TAREFA:
Liste todas as pessoas mencionadas pelo nome no texto abaixo sobre a prisão domiciliar de Gustavo Marques Gaspar.

TEXTO PARA LEITURA:

━━━━━━━━━━━━━━━━━━━━━━━━━━━━━━

Íntegra
Depois da decisão do ministro André Mendonça, do Supremo Tribunal Federal (STF), Gustavo Marques Gaspar, ex-assessor do senador Weverton Rocha (PDT-MA), deixará a prisão preventiva para cumprir prisão domiciliar.
Ele estava detido desde dezembro, depois de ser alvo da última etapa da Operação Sem Desconto, que investiga desvios no INSS.
O benefício foi concedido depois de a defesa relatar que Michelle Ribeiro Araújo, mulher de Gaspar, enfrenta uma doença grave que demanda cuidados diários.
O ministro destacou que o laudo médico aponta a incapacidade total de Michelle para o trabalho e a necessidade de assistência constante, além de mencionar vídeos que mostram déficits neurológicos.
Em nota ao jornal O Estado de S. Paulo, a defesa de Gaspar negou as acusações e as classificou como "fantasiosas".
Segundo a defesa, Gaspar "apresentará as devidas explicações no momento apropriado, quando for intimado pela PF para prestar esclarecimentos, o que até hoje não aconteceu".
Os advogados reforçaram que o casal é de São Luís e não possui familiares no Distrito Federal. Michelle tem o pai idoso em Macapá e mãe idosa em Petrópolis.
Mendonça havia solicitado perícia da Polícia Federal para avaliar o grau de dependência de Michelle.
O laudo constatou sequelas neurológicas permanentes, incluindo dificuldades de coordenação e equilíbrio.
A Procuradoria-Geral da República manifestou apoio à mudança para prisão domiciliar, ao avaliar que ficou comprovado que Gustavo presta cuidados contínuos à mulher.
O ex-assessor parlamentar permanece proibido de sair do país e não pode manter contato com outros suspeitos investigados.
Segundo a Polícia Federal, Gustavo Gaspar teria pedido à equipe de Antônio Camilo Antunes, conhecido como "Careca do INSS", que abrisse e administrasse uma empresa em seu nome para utilizá-la no suposto esquema.
Em mensagens interceptadas, Careca orientava seu funcionário a se encontrar com Gaspar para entregar "encomendas" ou "impressões", expressões que, segundo a PF, significariam dinheiro em espécie.

━━━━━━━━━━━━━━━━━━━━━━━━━━━━━━

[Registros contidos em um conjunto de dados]
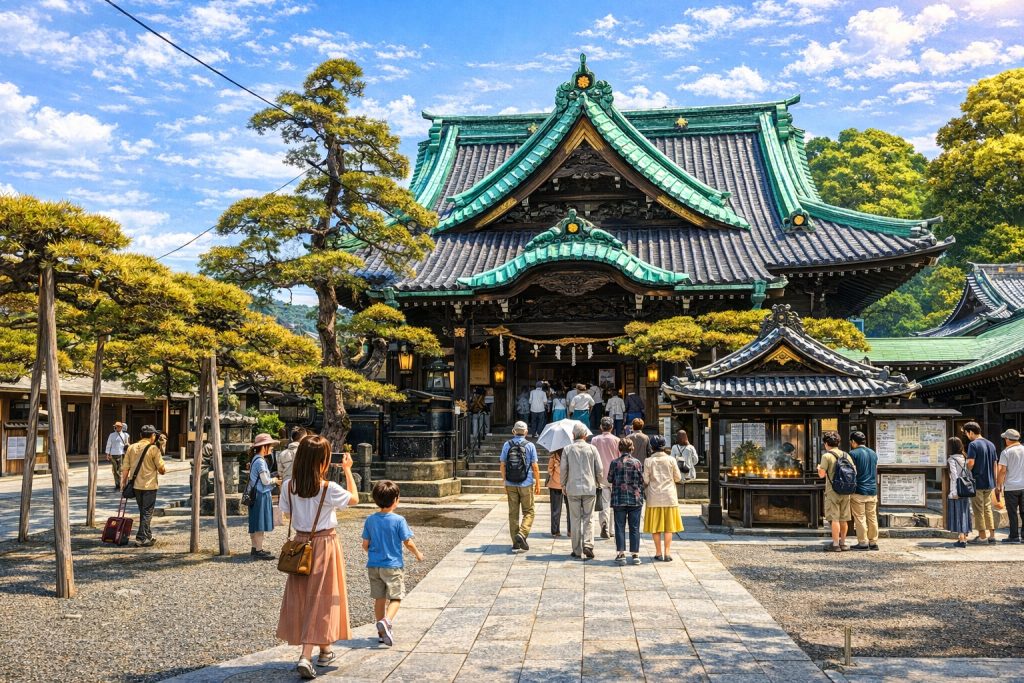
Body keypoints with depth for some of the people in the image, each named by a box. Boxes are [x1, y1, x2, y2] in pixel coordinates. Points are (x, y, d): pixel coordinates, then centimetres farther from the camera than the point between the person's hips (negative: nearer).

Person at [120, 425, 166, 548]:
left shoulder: (131, 448, 5)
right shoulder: (153, 449, -11)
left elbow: (125, 468, 4)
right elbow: (162, 469, -9)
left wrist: (123, 483, 10)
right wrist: (163, 470, 13)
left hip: (136, 485, 6)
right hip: (149, 486, -6)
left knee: (143, 512, 18)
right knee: (147, 513, 2)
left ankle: (147, 536, 27)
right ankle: (141, 539, 0)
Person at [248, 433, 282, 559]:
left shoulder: (255, 459, 12)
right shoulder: (260, 461, -17)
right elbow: (265, 481, -19)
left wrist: (273, 481, 11)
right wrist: (275, 480, -1)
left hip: (255, 495, 10)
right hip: (261, 495, -10)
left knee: (255, 523, 15)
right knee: (260, 524, -5)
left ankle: (255, 548, 23)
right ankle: (258, 551, -2)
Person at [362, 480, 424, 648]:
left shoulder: (370, 520, -2)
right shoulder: (399, 520, -14)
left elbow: (365, 544, 3)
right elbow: (407, 543, -10)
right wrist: (417, 553, 9)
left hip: (374, 565, 4)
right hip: (393, 566, -4)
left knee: (379, 598, 15)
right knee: (396, 598, 5)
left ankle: (382, 632, 22)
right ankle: (386, 621, -21)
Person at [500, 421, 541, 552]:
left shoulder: (507, 445, 2)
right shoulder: (530, 446, -5)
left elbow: (502, 465, 4)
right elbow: (535, 467, -5)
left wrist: (505, 482, 13)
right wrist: (538, 484, 3)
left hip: (510, 484, 3)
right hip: (526, 484, -2)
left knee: (513, 513, 8)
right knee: (528, 512, 9)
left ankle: (515, 543, 8)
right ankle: (522, 534, -13)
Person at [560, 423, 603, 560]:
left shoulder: (567, 449, 1)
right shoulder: (592, 448, 1)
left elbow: (563, 469, 0)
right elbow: (599, 470, 1)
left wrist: (563, 485, 14)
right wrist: (597, 482, 18)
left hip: (573, 488, 0)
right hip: (589, 488, 0)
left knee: (575, 519, 7)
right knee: (588, 518, 7)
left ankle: (577, 550, 10)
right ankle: (588, 544, -11)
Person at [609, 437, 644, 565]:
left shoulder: (615, 463, -4)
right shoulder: (637, 463, -2)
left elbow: (610, 480, 4)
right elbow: (642, 481, 2)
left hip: (619, 499, -1)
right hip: (635, 499, 1)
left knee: (620, 527, 5)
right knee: (634, 528, 7)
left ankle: (621, 554, 2)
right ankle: (635, 554, 8)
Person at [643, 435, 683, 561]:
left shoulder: (648, 461, -5)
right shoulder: (671, 459, -3)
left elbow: (645, 481, -4)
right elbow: (678, 478, 3)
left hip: (654, 497, 0)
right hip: (669, 496, 0)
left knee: (656, 526, 8)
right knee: (669, 526, 6)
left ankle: (658, 553, 10)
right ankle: (667, 552, 3)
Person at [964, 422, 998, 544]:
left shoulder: (973, 444, -13)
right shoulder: (991, 444, 12)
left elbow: (971, 463, -22)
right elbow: (994, 464, 15)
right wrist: (994, 480, 20)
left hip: (977, 482, -7)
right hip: (989, 483, 7)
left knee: (979, 510, 0)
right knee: (988, 509, 15)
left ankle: (982, 536, 3)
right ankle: (992, 534, 15)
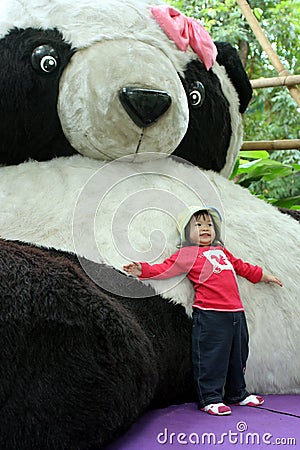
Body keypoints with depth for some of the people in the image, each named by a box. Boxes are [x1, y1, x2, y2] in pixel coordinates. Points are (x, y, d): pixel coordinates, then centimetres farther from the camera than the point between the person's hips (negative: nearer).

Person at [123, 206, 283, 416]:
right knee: (211, 357, -3)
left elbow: (242, 266, 34)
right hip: (209, 314, -7)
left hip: (236, 311, 7)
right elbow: (165, 268, -10)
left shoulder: (220, 250, 20)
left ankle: (237, 394, 33)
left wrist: (264, 276, 42)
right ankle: (211, 399, 11)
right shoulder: (187, 254, 0)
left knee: (238, 355, 17)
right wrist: (143, 270, -26)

━━━━━━━━━━━━━━━━━━━━━━━━━━━━━━

RESPOSTA DA TAREFA:
- André Mendonça
- Gustavo Marques Gaspar
- Weverton Rocha
- Michelle Ribeiro Araújo
- Antônio Camilo Antunes